At Forum Auctions (25/20/12% buyer’s premium) on March 28 a rare version of that collection, with partiti, or chess problems, made £42,000.

Greco often compiled such small-format manuscripts for presentation to wealthy patrons, and – as in the case of this example of some 62 leaves – they were generally written in Italian by copyists and decorated by local artists.

Each was produced according to a patron’s individual preferences but while many such pocket handbooks may once have existed, very few have survived.

Forum said this undated manuscript was probably produced in Paris, where Greco had returned in 1624 after a successful stay in London.

“The handsome gilt-tooled binding, recalling Le Gascon’s style, and the floral border framing the title confidently indicate the years 1624-25…” said the cataloguer of this copy of what is one of the earlier such manuscripts recorded by Alessandro Sanvito in a 2005 work, I codici scacchistici di Giulio Cesare Polerio e Gioachino Greco.

This was the star turn of a 13-lot, single-owner collection of chess books.

A 1561 Spanish first of an important work on chess theory, Ruy Lopez de Sigura’s Libro de la Invencion Liberal y Arte del Juego del Axedrez…, sold at £7000.

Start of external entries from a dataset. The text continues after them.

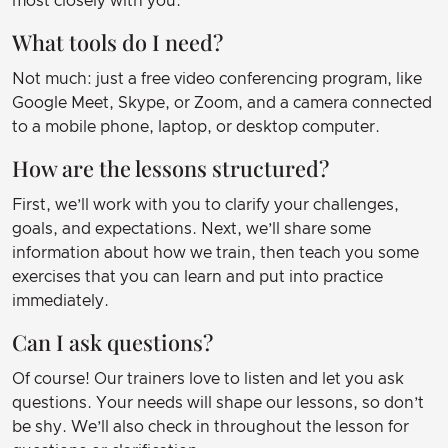
most closely with you.
What tools do I need?
Not much: just a free video conferencing program, like
Google Meet, Skype, or Zoom, and a camera connected
to a mobile phone, laptop, or desktop computer.
How are the lessons structured?
First, we’ll work with you to clarify your challenges,
goals, and expectations. Next, we’ll share some
information about how we train, then teach you some
exercises that you can learn and put into practice
immediately.
Can I ask questions?
Of course! Our trainers love to listen and let you ask
questions. Your needs will shape our lessons, so don’t
be shy. We’ll also check in throughout the lesson for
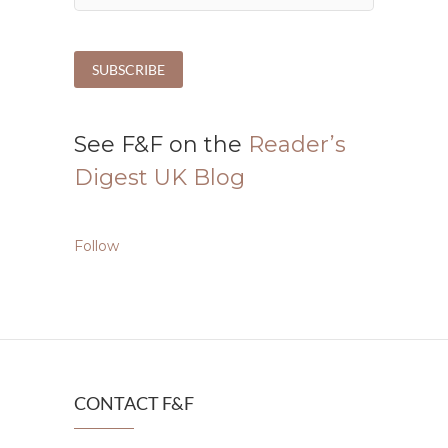
See F&F on the
Reader’s
Digest UK Blog
Follow
CONTACT F&F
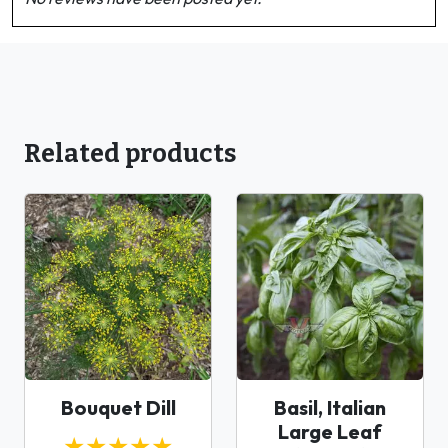
Related products
Bouquet Dill
Basil, Italian
Large Leaf
★★★★★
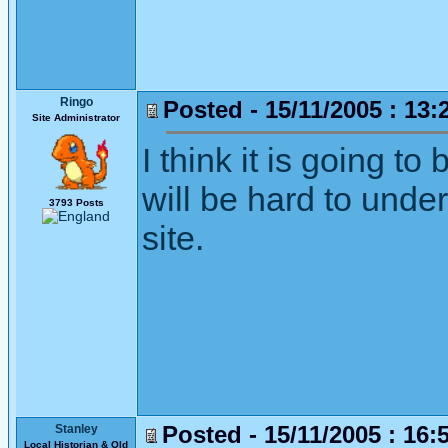
Ringo
Posted - 15/11/2005 : 13:
Site Administrator
I think it is going to
will be hard to unde
3793 Posts
site.
Posted - 15/11/2005 : 16:
Stanley
Local Historian & Old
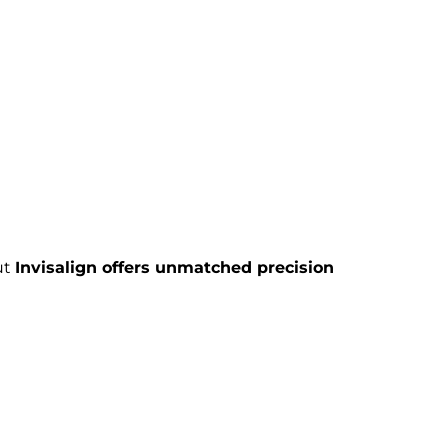
ut
Invisalign offers unmatched precision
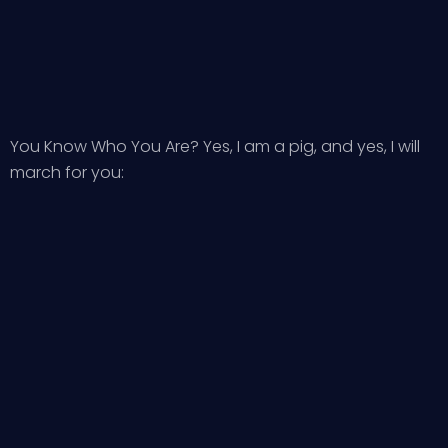
You Know Who You Are? Yes, I am a pig, and yes, I will
march for you:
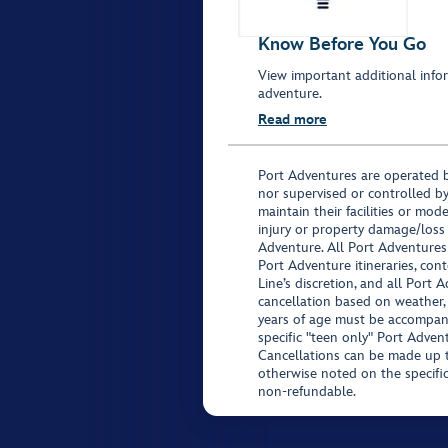
Know Before You Go
View important additional infor
adventure.
Read more
Port Adventures are operated b
nor supervised or controlled by
maintain their facilities or mod
injury or property damage/loss
Adventure. All Port Adventures
Port Adventure itineraries, co
Line’s discretion, and all Port 
cancellation based on weather,
years of age must be accompan
specific "teen only" Port Advent
Cancellations can be made up to
otherwise noted on the specific 
non-refundable.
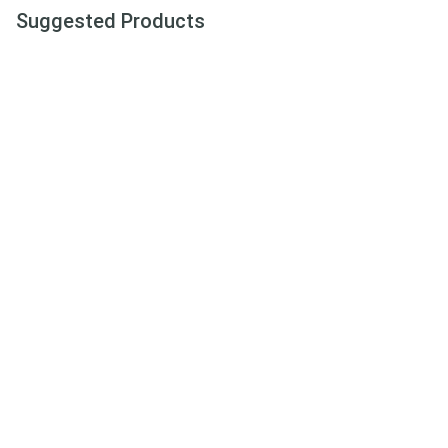
Suggested Products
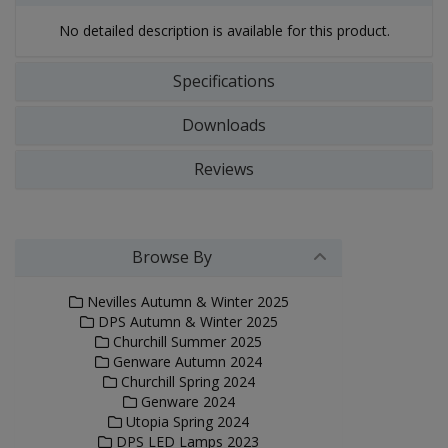
No detailed description is available for this product.
Specifications
Downloads
Reviews
Browse By
Nevilles Autumn & Winter 2025
DPS Autumn & Winter 2025
Churchill Summer 2025
Genware Autumn 2024
Churchill Spring 2024
Genware 2024
Utopia Spring 2024
DPS LED Lamps 2023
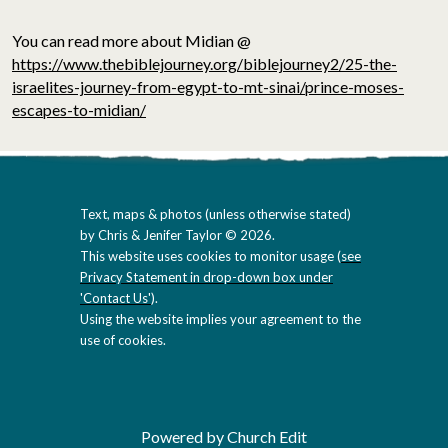
You can read more about Midian @
https://www.thebiblejourney.org/biblejourney2/25-the-
israelites-journey-from-egypt-to-mt-sinai/prince-moses-
escapes-to-midian/
Text, maps & photos (unless otherwise stated)
by Chris & Jenifer Taylor © 2026.
This website uses cookies to monitor usage (
see
Privacy Statement in drop-down box under
'Contact Us'
).
Using the website implies your agreement to the
use of cookies.
Powered by Church Edit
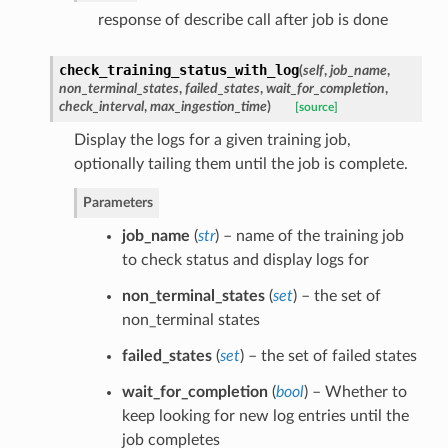
response of describe call after job is done
check_training_status_with_log
(
self
,
job_name
,
non_terminal_states
,
failed_states
,
wait_for_completion
,
check_interval
,
max_ingestion_time
)
[source]
Display the logs for a given training job,
optionally tailing them until the job is complete.
Parameters
job_name
(
str
) – name of the training job
to check status and display logs for
non_terminal_states
(
set
) – the set of
non_terminal states
failed_states
(
set
) – the set of failed states
wait_for_completion
(
bool
) – Whether to
keep looking for new log entries until the
job completes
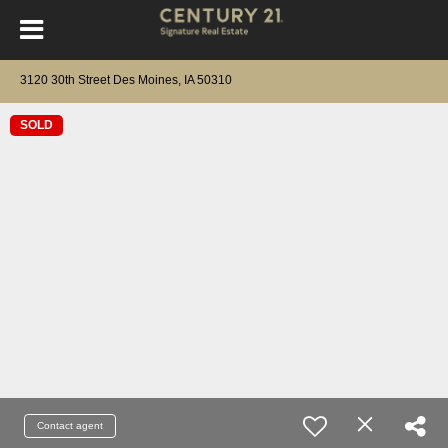
3120 30th Street Des Moines, IA 50310
SOLD
Contact agent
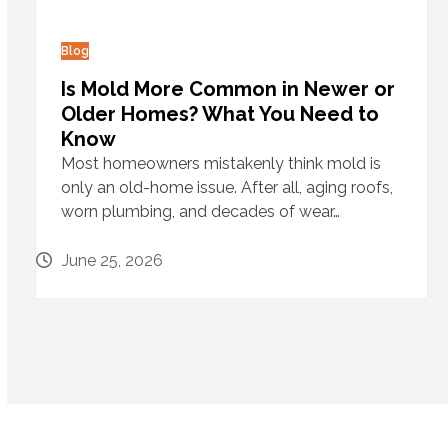
Blog
Is Mold More Common in Newer or
Older Homes? What You Need to
Know
Most homeowners mistakenly think mold is
only an old-home issue. After all, aging roofs,
worn plumbing, and decades of wear…
June 25, 2026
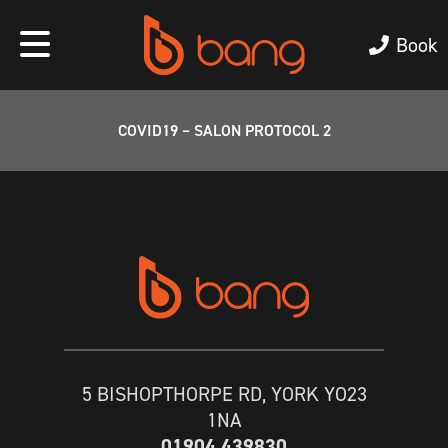
Book
COVID19 – SALON PROTOCOL 2
5 BISHOPTHORPE RD, YORK YO23
1NA
01904 439830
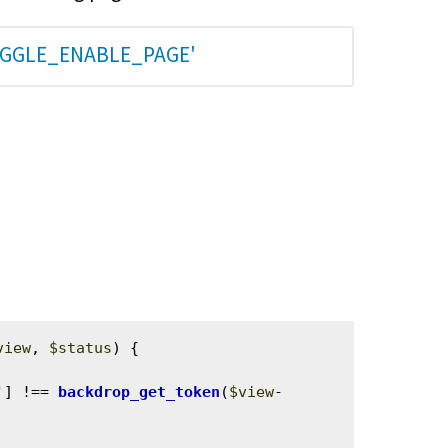
OGGLE_ENABLE_PAGE'
view
, 
$status
) {

'
] !== 
backdrop_get_token
(
$view
-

In a 19th century binding of half purple morocco gilt, this copy bore the armorial bookplate of chess master and historian Baron Tassilo von Heydebrand und der Lasa (1818-99). In 1992, at Christie’s South Kensington, it had sold for £1400.

Manual and mechanical

Another early and rare Italian chess manual, Pietro Carrera’s Il Gioco de gli Scacchi of 1617, was sold in a Swann (25/20/12% buyer’s premium) sale of March 7 in New York. In a contemporary binding of limp vellum it improved substantially on the previous auction best in selling at $8500 (£6490).

A little woodcut of a chessboard is seen on the title-page and elsewhere in the text, but the largest and only other cut in the book features the arms of the dedicatee, Francesco Branciforte, Prince of Pietra and Marquess of Militello. This was the very first book to be printed in that Sicilian town, partly destroyed by an earthquake in 1694.


The frontispiece of Robert Willis’ Attempt to Analyse the the Automaton Chess Player…, part of a composite volume on that famous creation – £8400 at Thomson Roddick.

Bid to £8400 in a Carlisle sale held by Thomson Roddick (17.5% buyer’s premium) on March 27 was a volume containing a few short works or pamphlets on a famous automaton chess player created in 1770 by Wolfgang von Kempelen.

Also known as the ‘Mechanical Turk’, this robotic chess master appeared to be able to play successfully against human opponents, but in fact concealed a talented, if rather cramped human chess master who operated the mechanism.

For over 80 years the Turk toured the courts and theatres of Europe and the Americas, but – following its sale at a Freeman’s auction in 1838 – it was lost in a Philadelphia fire on 1854.

Other items making up the volume offered in Carlisle included Philip Thicknesse’s The Speaking Figure and the Automaton Chess Player Exposed of 1784 and two items of 1819: Letters of Charles Gottlieb de Windisch… about the automaton, and Observations on the Automaton Chess Player… by an un-named ‘Oxford Graduate’.

The most famous of them, however, was a copy of Robert Willis’ Attempt to Analyse the Automaton Chess Player… of 1821, complete with all plates and diagrams.